▶ The problem
Your copy should match the records below exactly, except for the pictures.

(Extracted page text data)
__________

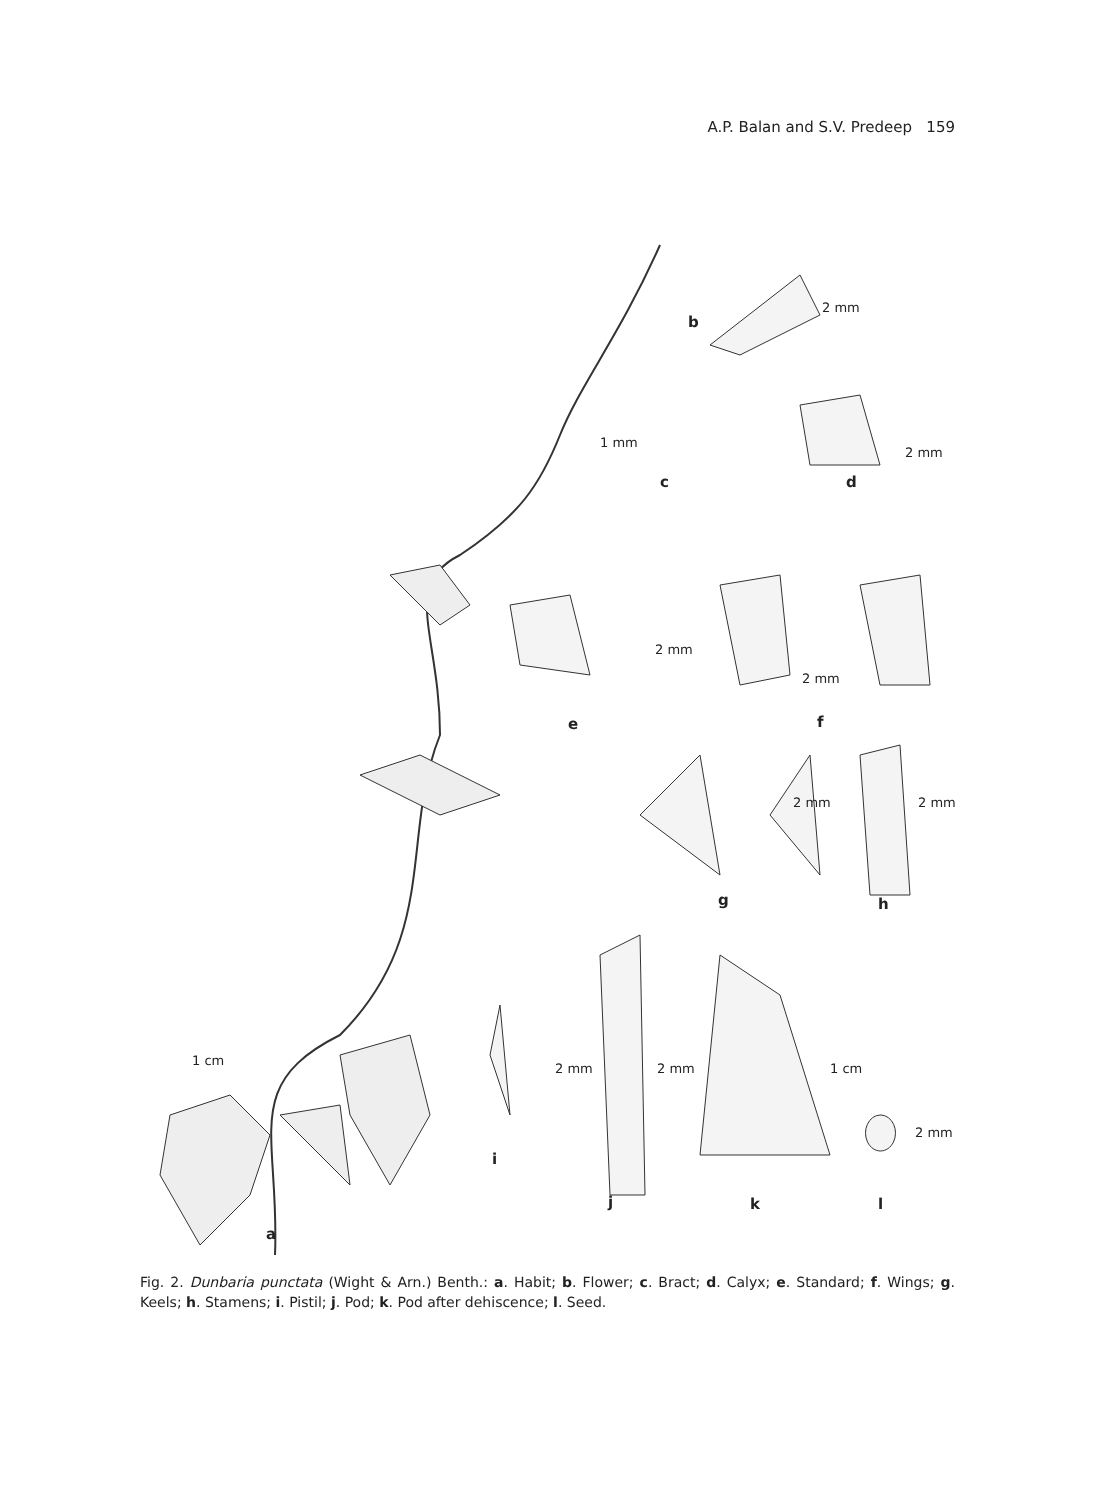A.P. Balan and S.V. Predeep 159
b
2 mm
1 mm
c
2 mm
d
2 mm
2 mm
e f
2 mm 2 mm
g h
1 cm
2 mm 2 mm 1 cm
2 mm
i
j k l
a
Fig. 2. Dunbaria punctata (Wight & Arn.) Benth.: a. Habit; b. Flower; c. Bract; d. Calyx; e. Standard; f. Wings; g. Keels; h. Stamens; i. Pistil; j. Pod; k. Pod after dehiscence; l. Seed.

__________

▶ Solution for this problem
A.P. Balan and S.V. Predeep 159
b
2 mm
1 mm
c
2 mm
d
2 mm
2 mm
e f
2 mm 2 mm
g h
1 cm
2 mm 2 mm 1 cm
2 mm
i
j k l
a
Fig. 2. Dunbaria punctata (Wight & Arn.) Benth.: a. Habit; b. Flower; c. Bract; d. Calyx; e. Standard; f. Wings; g. Keels; h. Stamens; i. Pistil; j. Pod; k. Pod after dehiscence; l. Seed.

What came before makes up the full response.